··· Records shown ···

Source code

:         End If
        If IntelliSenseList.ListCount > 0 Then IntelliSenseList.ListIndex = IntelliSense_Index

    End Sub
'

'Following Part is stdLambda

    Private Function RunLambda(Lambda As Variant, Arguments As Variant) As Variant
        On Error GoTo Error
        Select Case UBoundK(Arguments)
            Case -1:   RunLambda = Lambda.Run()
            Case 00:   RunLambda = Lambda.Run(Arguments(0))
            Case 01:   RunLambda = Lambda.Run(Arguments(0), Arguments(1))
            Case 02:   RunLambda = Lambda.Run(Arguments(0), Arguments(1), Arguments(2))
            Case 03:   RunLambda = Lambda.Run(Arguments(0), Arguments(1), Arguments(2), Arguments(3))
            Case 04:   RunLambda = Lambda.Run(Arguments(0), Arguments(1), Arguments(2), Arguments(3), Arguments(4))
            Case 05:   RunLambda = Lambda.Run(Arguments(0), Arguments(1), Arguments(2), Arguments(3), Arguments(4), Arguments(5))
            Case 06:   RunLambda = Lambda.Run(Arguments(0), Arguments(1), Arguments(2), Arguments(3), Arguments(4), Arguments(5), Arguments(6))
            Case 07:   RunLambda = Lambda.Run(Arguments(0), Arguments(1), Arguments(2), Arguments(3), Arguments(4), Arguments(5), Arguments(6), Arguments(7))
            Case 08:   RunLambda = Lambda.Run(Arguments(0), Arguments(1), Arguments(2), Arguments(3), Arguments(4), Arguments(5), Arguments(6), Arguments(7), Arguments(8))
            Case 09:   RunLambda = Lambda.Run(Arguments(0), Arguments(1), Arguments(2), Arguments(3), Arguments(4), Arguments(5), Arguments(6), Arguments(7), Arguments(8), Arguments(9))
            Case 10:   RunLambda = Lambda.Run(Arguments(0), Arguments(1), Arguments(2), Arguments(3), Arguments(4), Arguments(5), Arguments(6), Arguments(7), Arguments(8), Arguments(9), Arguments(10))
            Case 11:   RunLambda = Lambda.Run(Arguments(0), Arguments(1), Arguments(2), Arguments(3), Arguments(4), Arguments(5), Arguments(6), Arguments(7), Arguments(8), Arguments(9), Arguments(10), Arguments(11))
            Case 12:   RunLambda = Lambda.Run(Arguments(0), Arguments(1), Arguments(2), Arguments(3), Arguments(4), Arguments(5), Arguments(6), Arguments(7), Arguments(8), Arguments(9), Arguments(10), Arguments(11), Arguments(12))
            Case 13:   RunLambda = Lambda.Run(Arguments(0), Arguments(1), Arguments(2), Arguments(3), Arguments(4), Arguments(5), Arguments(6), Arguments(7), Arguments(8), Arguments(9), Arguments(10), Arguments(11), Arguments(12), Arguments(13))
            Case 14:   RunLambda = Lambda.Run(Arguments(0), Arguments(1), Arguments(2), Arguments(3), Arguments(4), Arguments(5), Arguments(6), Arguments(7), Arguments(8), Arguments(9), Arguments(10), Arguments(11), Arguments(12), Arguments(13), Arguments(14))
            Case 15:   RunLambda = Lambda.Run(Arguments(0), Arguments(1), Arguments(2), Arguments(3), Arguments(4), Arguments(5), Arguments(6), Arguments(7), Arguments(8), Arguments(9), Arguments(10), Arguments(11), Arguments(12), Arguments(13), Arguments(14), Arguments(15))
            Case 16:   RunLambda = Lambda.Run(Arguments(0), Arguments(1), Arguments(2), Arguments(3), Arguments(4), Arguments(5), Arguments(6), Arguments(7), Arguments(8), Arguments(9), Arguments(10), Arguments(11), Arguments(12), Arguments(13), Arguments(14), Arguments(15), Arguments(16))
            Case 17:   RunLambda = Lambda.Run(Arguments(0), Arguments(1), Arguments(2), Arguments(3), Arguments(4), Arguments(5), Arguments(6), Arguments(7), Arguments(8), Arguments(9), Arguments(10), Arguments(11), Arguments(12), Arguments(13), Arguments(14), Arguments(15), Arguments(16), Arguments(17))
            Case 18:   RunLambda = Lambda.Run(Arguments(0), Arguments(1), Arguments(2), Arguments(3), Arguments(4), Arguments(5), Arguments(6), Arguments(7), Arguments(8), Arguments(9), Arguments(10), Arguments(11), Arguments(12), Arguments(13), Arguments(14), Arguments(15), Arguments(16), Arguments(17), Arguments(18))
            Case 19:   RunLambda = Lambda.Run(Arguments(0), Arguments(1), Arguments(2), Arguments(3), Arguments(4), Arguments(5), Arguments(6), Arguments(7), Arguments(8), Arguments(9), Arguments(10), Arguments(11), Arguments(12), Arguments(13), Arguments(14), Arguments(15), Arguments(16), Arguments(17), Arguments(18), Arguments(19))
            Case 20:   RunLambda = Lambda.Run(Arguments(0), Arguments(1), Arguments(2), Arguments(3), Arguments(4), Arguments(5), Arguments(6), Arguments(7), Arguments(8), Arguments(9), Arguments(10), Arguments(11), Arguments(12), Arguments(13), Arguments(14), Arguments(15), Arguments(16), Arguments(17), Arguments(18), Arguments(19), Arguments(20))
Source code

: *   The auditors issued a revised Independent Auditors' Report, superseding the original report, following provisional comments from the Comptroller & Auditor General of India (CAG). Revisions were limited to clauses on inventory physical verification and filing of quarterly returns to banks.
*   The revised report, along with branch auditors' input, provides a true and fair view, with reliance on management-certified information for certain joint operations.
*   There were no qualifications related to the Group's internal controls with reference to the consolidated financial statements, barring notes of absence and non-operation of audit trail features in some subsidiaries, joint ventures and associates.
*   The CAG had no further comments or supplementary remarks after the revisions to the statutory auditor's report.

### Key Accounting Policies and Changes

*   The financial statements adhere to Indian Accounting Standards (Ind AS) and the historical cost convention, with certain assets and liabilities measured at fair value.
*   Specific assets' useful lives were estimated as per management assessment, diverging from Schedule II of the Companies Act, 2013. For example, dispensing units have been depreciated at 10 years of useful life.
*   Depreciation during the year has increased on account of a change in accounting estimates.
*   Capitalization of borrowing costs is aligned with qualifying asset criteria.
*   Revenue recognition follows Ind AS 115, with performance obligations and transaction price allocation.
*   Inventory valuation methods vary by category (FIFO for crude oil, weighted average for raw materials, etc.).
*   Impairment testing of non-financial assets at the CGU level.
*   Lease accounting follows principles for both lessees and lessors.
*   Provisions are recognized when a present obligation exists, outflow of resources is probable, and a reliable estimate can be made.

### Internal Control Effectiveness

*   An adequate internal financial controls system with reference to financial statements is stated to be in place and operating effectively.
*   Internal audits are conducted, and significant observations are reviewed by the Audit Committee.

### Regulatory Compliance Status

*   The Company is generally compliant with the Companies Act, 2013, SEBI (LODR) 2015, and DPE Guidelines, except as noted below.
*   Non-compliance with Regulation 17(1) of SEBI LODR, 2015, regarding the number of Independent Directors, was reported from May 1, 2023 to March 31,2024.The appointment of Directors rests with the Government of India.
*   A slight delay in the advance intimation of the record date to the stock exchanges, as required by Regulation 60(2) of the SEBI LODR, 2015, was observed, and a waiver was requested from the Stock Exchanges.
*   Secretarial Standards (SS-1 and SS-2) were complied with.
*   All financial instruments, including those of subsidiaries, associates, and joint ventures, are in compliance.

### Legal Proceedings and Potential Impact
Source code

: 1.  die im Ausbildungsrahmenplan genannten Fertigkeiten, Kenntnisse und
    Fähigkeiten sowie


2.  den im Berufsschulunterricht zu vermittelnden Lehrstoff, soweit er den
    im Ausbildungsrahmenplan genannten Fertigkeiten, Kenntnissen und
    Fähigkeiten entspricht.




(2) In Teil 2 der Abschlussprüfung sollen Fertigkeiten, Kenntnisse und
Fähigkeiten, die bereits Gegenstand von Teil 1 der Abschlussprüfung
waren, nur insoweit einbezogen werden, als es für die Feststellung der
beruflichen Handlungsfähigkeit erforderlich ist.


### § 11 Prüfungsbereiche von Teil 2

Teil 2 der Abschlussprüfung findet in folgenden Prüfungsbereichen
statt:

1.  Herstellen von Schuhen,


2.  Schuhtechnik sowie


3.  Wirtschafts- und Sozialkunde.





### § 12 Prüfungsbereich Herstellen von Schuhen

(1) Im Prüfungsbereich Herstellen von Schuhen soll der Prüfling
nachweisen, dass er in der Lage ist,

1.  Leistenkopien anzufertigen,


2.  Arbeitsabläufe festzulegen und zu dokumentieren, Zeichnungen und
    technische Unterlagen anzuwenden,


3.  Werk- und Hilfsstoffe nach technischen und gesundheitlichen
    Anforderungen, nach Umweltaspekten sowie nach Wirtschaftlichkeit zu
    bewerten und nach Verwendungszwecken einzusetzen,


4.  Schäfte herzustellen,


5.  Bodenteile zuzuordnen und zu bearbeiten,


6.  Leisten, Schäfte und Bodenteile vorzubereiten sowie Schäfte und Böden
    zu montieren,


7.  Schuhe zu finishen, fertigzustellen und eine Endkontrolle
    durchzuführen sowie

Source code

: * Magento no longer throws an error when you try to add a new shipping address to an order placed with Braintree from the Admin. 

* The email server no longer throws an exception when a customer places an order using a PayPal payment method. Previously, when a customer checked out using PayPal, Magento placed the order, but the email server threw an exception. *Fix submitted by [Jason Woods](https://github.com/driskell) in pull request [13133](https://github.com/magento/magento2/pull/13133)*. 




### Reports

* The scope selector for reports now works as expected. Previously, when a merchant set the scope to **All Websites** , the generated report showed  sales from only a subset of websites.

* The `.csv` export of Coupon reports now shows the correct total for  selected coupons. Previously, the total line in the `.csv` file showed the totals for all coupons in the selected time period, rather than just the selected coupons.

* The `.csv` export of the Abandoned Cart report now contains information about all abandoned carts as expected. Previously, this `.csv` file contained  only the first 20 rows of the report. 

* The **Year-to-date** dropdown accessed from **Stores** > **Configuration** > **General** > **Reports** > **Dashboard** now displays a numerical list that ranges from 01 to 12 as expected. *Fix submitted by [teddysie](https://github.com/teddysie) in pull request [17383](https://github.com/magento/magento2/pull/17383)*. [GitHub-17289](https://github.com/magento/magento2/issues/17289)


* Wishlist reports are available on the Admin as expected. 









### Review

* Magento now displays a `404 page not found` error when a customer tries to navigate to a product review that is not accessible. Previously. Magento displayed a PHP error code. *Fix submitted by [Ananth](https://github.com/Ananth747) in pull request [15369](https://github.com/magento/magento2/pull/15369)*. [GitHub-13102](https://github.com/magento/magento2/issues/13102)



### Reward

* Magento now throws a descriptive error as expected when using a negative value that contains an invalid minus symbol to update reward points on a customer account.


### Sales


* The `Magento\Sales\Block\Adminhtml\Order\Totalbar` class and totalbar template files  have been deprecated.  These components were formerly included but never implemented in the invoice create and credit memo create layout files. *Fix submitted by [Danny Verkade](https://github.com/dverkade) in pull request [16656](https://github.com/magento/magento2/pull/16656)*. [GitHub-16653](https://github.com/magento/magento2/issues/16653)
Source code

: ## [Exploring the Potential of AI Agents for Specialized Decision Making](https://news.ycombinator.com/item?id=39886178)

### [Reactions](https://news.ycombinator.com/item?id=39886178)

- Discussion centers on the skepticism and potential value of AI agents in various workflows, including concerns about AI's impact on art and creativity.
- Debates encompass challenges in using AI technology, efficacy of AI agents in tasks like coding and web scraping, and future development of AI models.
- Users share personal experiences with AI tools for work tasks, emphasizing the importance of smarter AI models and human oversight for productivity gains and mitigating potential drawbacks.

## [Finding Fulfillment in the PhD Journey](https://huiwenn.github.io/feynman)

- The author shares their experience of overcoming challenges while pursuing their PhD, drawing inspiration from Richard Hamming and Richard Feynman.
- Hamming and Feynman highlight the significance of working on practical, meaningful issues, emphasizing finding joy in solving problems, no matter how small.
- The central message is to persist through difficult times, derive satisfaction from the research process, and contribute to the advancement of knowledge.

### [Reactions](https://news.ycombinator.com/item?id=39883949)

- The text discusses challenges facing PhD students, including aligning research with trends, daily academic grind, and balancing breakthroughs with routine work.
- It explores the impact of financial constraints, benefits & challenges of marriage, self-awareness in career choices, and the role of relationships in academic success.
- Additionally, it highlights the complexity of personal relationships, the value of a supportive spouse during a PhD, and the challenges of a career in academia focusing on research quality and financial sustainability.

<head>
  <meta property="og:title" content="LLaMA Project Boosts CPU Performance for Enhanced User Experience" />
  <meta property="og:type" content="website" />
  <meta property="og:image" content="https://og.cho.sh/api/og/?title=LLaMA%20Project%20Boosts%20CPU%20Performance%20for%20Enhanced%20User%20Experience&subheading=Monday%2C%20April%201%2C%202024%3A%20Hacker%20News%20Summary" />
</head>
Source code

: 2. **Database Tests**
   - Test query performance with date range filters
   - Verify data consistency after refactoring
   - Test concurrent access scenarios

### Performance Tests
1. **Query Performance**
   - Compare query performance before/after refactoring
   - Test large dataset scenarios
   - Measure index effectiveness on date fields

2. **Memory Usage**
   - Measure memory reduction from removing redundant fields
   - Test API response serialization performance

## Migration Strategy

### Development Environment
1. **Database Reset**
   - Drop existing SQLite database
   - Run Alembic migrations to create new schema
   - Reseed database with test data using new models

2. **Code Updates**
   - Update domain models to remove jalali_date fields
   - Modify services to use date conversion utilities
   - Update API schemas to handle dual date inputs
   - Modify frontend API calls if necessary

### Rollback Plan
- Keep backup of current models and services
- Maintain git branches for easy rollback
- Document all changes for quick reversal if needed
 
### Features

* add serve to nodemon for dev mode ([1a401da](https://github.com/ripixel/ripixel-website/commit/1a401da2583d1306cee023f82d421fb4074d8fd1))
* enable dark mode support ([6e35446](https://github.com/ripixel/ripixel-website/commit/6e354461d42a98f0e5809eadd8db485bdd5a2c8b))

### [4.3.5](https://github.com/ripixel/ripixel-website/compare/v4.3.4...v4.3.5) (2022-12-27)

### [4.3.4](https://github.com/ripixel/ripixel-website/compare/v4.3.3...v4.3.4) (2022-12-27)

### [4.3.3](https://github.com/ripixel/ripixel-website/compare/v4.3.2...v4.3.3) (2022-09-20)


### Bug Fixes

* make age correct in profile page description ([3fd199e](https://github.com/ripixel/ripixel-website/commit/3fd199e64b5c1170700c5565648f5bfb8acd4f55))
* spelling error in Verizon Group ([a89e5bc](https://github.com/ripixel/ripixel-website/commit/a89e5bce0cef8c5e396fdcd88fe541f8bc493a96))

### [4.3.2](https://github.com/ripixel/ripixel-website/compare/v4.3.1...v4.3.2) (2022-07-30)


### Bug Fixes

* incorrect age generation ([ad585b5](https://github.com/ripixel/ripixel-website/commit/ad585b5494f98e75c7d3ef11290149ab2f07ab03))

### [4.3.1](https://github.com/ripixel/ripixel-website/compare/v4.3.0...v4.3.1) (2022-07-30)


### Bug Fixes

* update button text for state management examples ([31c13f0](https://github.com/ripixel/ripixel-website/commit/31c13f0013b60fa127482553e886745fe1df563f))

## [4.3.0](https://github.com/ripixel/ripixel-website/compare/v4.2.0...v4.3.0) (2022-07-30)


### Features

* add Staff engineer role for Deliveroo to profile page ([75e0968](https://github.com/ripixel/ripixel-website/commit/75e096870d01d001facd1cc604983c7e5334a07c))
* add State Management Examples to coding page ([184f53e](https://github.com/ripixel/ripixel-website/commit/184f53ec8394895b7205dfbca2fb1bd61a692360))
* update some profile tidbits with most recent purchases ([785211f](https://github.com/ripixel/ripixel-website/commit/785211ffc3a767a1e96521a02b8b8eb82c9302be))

···

[Task brief] Could you arrange the lines from the one containing "genannten Fertigkeiten, Kenntnisse und" through the one containing "Fähigkeiten entspricht." as a Markdown table with the columns Row and Line, numbering each line and leaving out the blank ones?

[Problem solution]
| Row | Line |
|---|---|
| 1 | : 1.  die im Ausbildungsrahmenplan genannten Fertigkeiten, Kenntnisse und |
| 2 |     Fähigkeiten sowie |
| 3 | 2.  den im Berufsschulunterricht zu vermittelnden Lehrstoff, soweit er den |
| 4 |     im Ausbildungsrahmenplan genannten Fertigkeiten, Kenntnissen und |
| 5 |     Fähigkeiten entspricht. |